The development of the DVD format revived Puchkov's interest in translating films, and his works became known to a larger public audience. Translated tracks of the films could be downloaded at no charge as MP3 files (includes only voice of Goblin, without original sound of the film) from Puchkov's website. He named his studio Polny P (Полный Пэ, Пэ in this context stands for the curse word пиздец, the phrase roughly translates to "complete fuck-up") and designed a logo, which, being stamped on every translation DVD, CD or video cassette, became a recognizable label.

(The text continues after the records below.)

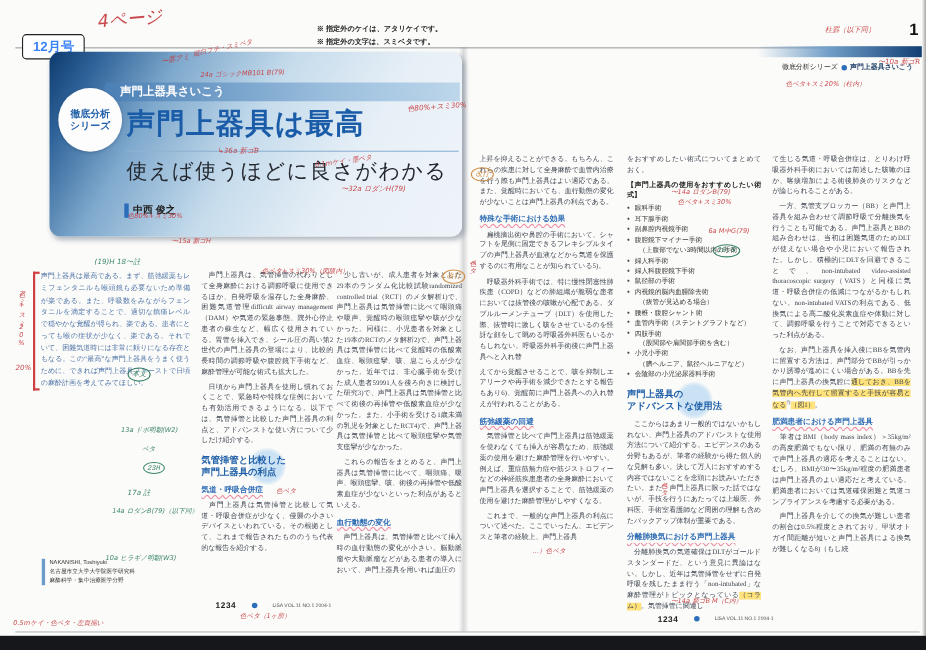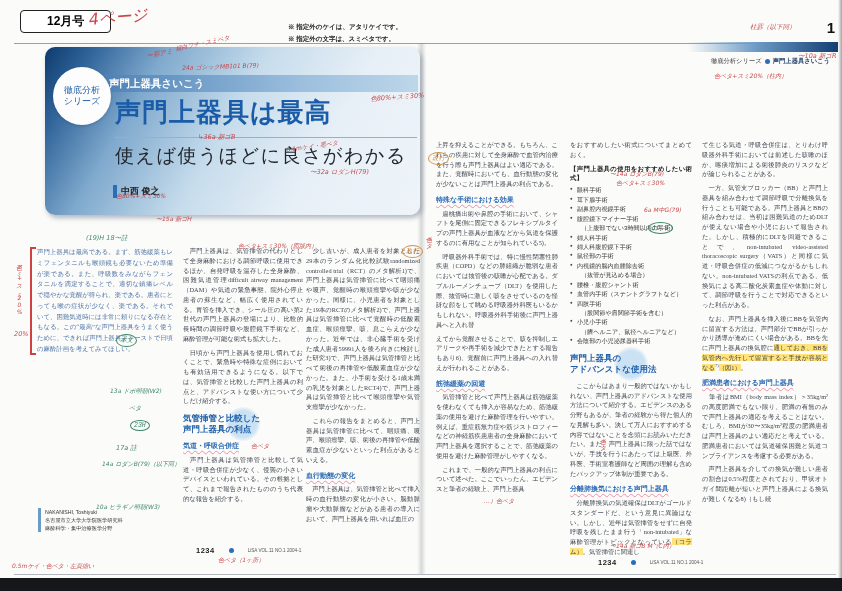--- a/index.html
+++ b/index.html
@@ -7,44 +7,44 @@
         font-family:"Liberation Serif",serif;}
   
   .top-rule{position:absolute;left:14px;width:822px;top:43px;height:1px;background:#9aa0a6;}
   .bottom-rule{position:absolute;left:14px;width:822px;top:574px;height:1px;background:#b3b7bb;}
   .black-bar{position:absolute;left:0;right:0;top:578px;height:13px;background:#16171b;}
   .right-edge{position:absolute;top:0;bottom:13px;right:0;width:4px;
         background:linear-gradient(to right,rgba(0,0,0,0),rgba(0,0,0,.35));}
   .gutter{position:absolute;top:43px;height:531px;left:417px;width:9px;
         background:linear-gradient(to right,rgba(110,116,124,0),rgba(110,116,124,.25),rgba(110,116,124,0));}
   
-  .issue{position:absolute;left:20px;top:10px;border:1.6px solid #222;border-radius:4px;
-        padding:2px 26px;font-family:"Liberation Sans",sans-serif;font-weight:bold;font-size:12px;
-        color:#000000;background:#fff;}
+  .issue{position:absolute;left:20px;top:31px;border:1.6px solid #222;border-radius:4px;
+        padding:2px 9px;font-family:"Liberation Sans",sans-serif;font-weight:bold;font-size:12px;
+        color:#3b82f6;background:#fff;}
   .pnotes{position:absolute;left:288px;top:21px;font-family:"Liberation Sans",sans-serif;
         font-size:6.5px;font-weight:bold;color:#222;line-height:1.8;}
   .pageno{position:absolute;right:7px;top:19px;font-family:"Liberation Sans",sans-serif;
         font-weight:bold;font-size:15px;color:#111;}
   .runbar{position:absolute;left:688px;top:42px;width:150px;height:10px;
         background:linear-gradient(to right,rgba(19,62,110,0) 0%,#6e9cc6 45%,#123e73 100%);}
   .runhead{position:absolute;right:12px;top:57px;font-family:"Liberation Sans",sans-serif;
         font-size:6.3px;color:#333;display:flex;align-items:center;gap:3px;}
   .runhead .dot{width:5px;height:5px;border-radius:50%;background:#2a6db8;display:inline-block;}
   .runhead .rt{font-weight:bold;color:#1f3e66;}
   
   .tbox{position:absolute;left:45px;top:47px;width:375px;height:168px;border-radius:10px;
         background:linear-gradient(120deg,#0d3a6d 0%,#2f6399 10%,#7fa9cd 26%,#c6dcec 48%,#e8f0f7 72%,#eef4f9 100%);
         box-shadow:2px 3px 5px rgba(40,60,90,.35);}
   .kicker{position:absolute;left:50px;top:28px;right:2px;height:17px;
         background:linear-gradient(to right,#4a7fb5,#9dc0de 65%,#bdd6ea);color:#fff;
         font-family:"Liberation Sans",sans-serif;font-weight:bold;font-size:10.5px;line-height:17px;
         padding-left:14px;border-top-left-radius:4px;}
-  .sbadge{position:absolute;left:8px;top:20px;width:58px;height:58px;border-radius:50%;background:#fdfdfd;
+  .sbadge{position:absolute;left:8px;top:33px;width:58px;height:58px;border-radius:50%;background:#fdfdfd;
         box-shadow:0 1px 3px rgba(30,60,100,.35);display:flex;flex-direction:column;align-items:center;
-        justify-content:center;color:#1f5fa8;font-family:"Liberation Sans",sans-serif;font-weight:normal;
+        justify-content:center;color:#1f5fa8;font-family:"Liberation Sans",sans-serif;font-weight:bold;
         font-size:9px;line-height:1.25;}
   .btitle{position:absolute;left:70px;top:48px;font-family:Liberation Sans, sans-serif;font-weight:bold;
         font-size:26px;color:#1a5ca8;letter-spacing:1px;}
   .tline{position:absolute;left:70px;top:90px;width:302px;height:1px;background:#8fb2d2;}
   .bsub{position:absolute;left:70px;top:96px;font-family:"Liberation Sans",sans-serif;font-size:19px;
         color:#23272e;letter-spacing:1.5px;}
   .bauthor{position:absolute;left:68px;top:138px;display:flex;align-items:center;gap:4px;
         font-family:"Liberation Sans",sans-serif;font-weight:bold;font-size:9px;color:#222;}
   .bauthor::before{content:"";width:4px;height:13px;background:#2a6db8;}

Puchkov is known as a strong advocate of quality translation and opposes the practice of literal interpretation of films, which has become commonplace in Russia. His position is that precise translation backed by thorough research and identification of Russian equivalents in cases of lexical gaps should be the product provided to Russian aficionados of foreign films. Puchkov maintains lists of gaffes made by other film translators.

Goblin's translations may be classified into the "faithful" ones and parody translations. They had become known as "Goblin-style dubbing" (гоблинский перевод), although Goblin himself does not accept this definition. Goblin's "faihful" dubbing matches the plot, although the dubbed text does not necessarily literally translates the original one, neverthess the foul language is translated with Russian native foul language, while literaly language is rendered by literary Russian. Goblin's parody dubbings ironically distort the plot creating a humorous effect, and Goblin insists on the term "funny dubbing". The best known dubbings of the latter type are for The Lord of the Rings and The Matrix.

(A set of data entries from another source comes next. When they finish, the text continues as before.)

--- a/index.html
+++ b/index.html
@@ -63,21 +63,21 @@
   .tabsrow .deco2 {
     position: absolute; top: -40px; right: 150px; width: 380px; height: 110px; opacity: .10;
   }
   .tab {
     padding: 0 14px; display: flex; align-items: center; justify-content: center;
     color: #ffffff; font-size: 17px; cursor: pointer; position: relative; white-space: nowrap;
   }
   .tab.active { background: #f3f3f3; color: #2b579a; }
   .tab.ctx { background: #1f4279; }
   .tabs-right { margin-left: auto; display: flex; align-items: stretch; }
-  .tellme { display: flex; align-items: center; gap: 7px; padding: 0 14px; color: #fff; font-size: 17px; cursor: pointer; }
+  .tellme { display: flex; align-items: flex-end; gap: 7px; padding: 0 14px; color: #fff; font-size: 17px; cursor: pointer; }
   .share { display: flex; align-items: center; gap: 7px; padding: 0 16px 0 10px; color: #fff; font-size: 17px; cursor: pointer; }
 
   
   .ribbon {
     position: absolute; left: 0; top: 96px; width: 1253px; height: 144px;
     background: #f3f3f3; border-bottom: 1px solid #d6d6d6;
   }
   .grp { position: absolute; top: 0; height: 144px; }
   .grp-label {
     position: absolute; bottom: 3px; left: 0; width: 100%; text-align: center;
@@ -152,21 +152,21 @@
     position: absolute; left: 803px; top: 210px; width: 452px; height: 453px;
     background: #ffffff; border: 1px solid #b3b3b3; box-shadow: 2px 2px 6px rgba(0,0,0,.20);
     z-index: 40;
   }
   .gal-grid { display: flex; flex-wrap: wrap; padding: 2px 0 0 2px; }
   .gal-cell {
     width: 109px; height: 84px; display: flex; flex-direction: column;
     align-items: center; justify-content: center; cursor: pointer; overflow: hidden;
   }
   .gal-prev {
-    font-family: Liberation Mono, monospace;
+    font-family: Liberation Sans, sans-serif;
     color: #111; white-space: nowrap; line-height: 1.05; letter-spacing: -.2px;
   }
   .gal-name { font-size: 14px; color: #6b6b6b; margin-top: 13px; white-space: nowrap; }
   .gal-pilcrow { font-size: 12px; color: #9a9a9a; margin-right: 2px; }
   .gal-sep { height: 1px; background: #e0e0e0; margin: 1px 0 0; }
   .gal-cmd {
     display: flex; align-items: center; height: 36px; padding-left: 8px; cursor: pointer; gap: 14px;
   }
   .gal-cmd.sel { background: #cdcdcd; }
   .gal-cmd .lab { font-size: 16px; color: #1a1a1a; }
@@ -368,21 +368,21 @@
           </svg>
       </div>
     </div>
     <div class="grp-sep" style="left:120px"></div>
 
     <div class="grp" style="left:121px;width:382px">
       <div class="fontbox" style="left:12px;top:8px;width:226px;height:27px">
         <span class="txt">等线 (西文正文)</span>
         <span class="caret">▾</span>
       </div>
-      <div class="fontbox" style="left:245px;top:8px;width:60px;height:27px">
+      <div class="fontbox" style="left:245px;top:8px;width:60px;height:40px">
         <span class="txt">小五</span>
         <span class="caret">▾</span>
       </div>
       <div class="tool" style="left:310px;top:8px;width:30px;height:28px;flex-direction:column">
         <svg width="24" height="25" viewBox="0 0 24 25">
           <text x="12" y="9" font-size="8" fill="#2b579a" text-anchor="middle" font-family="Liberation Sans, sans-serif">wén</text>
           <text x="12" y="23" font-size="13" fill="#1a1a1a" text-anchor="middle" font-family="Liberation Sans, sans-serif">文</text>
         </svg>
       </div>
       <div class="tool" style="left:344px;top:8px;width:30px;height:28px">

===Commercial translations===
Since film translation is a hobby for Puchkov, he translates only those films that he is interested in and does not receive any money for his translations. However, due to his popularity, he receives commercial offers from licensed foreign film distributors in Russia to translate films that are screened in theaters and aired on TV. The list of his commercial translations includes: Team America: World Police, South Park, The Sopranos, the funny translation of Bimmer, produced in cooperation with the makers of the original, and others.

The latest work in this field is Guy Ritchie's RocknRolla. This time, distributors contracted Puchkov to do a translation for the dub, with himself voice-acting the narrator, Archy. At the premiere Puchkov himself read a non-censored, voiceover translation; in theaters, a somewhat milder version was shown.

In addition to his film translation, he also made several commercial translations of video games, including Odium, Serious Sam, Duke Nukem: Manhattan Project, and Bimmer: Blown Away Towers.

Dmitry Buzadzhi, a Russian language translator, does contend that the quality of Puchkov's own translations is rather mediocre, notwithstanding his supposedly thorough approach.

==Projects==
On February 15, 2008, The Truth About 9th Company documentary video game was officially launched. Puchkov has proved himself as the ideological leader and inspirer of the development of this project, which was announced as the response to "the intentional destruction of historical memory of the people".

==Ban by YouTube==
On August 4, 2022, YouTube removed the channel of Dmitry Puchkov, notifying him of a violation of community rules.

==Personal life==
Puchkov was brought up in the family of an army officer, who traveled a great deal around the country. He studied at six different schools, including a boarding school, and finished his 10th grade in the German Democratic Republic. He served in the army, where he was employed as a military driver and operated a truck; he also received basic tank driver training. He retired from his work in the Militsiya in 1998 after working there for 6 years.

He has also worked as a librarian, truck driver, air compressor operator, automobile mechanic, plumber, driller assistant, electrician, polisher, turner, metal smith, cab driver, masseur, police canine handler, criminal investigator and sales manager.